DOCUMENT SECTION:
The moment we stepped in, sister Zeina the orphanage manager took us around the building, an impromptu tour where her husband Abdul Ghani (the key co-ordinator of the orphanage) subtly identified children in the orphanage to us. Sister Zeina was a light skinned mature woman, a mother though I didn’t know it at the time I could still tell. She wore a bright white almost angelic hijab and spoke very good English. I felt close to her straight away, she was a graduate of English literature just like me. Her husband, tall, thin and quite a serious looking man. I still remember how he gestured who some of the children were because it was so sweet, and yet so tragic. In one instance he told us he would go and put his hand on the head of one of the children who was partially sighted, and when he went over and touched the little girl on the head, he did it like a loving father. I think what stayed with me about it was the thought I had at the time, that that little girl was probably appreciating a brief moment of affection and solace, but to us it was part of our machinery in generating a film, a sleight of hand in the magic of movie making. I don’t know. It’s one of the many things that still kind of haunt me…

Overwhelmed by the flood of incredibly traumatic accounts, and flustered by the fact that the children and families who had been gathered to meet us had to leave soon and might not return during our 3 day stay, Nur and I decided it would be good to start rolling asap.

The first interviews were conventional. With Nur interviewing and sr Zeina translating, I set the camera up beside and just behind them. I used radio mics and I tried keeping myself as quiet, discrete and distant as possible to help Nur ease her interviewees in; but to be honest I think after what most of these people had been through our presence with a camera wouldn’t have done much to phase them.

There was little 10 year old Wiyam, a girl with the kind of beauty that could take your breath away, and it was her mum who spoke first. A lady covered from head to toe. I could barely see her eyes and to my own frustration struggled to relate to her story. She spoke about how her husband had been ‘martyred’. I do remember thinking how Syrians were such dignified people. She said martyred, and not murdered. I don’t believe it was because she was some religious fanatic. It’s just that the word martyr placed a kind of honour on her late husband; didn’t allow for his memory to be marred by the perversity of the conflict. Inevitably as the interview went on she found it harder to speak as her emotions overcame her. It’s odd, interviews can have this strange way of starting off quite dry, despite the mention of really horrific things; and yet, as the interviewee gets drawn further in to their own feelings the slightest, most banal memories release the flood gates. We ended the interview when she couldn’t speak any more.

ROWS:
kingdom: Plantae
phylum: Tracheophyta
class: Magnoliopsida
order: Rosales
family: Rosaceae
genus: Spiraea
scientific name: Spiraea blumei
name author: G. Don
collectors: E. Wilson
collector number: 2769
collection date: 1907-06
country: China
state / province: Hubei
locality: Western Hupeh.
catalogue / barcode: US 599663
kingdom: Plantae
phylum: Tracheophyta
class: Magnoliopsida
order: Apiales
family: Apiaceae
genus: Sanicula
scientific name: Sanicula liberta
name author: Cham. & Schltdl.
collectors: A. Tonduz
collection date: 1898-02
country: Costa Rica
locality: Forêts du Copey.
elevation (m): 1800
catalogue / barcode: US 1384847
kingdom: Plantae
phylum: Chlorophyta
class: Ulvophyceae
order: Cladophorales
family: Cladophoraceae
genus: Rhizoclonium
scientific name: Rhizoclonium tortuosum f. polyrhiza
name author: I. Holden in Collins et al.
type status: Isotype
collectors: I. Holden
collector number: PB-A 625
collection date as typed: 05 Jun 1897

THE PROBLEM: List every person the orphanage visit account refers to by name. The material isn't needed for this.

WRITTEN RESPONSE: Zeina, Abdul Ghani, Nur, Wiyam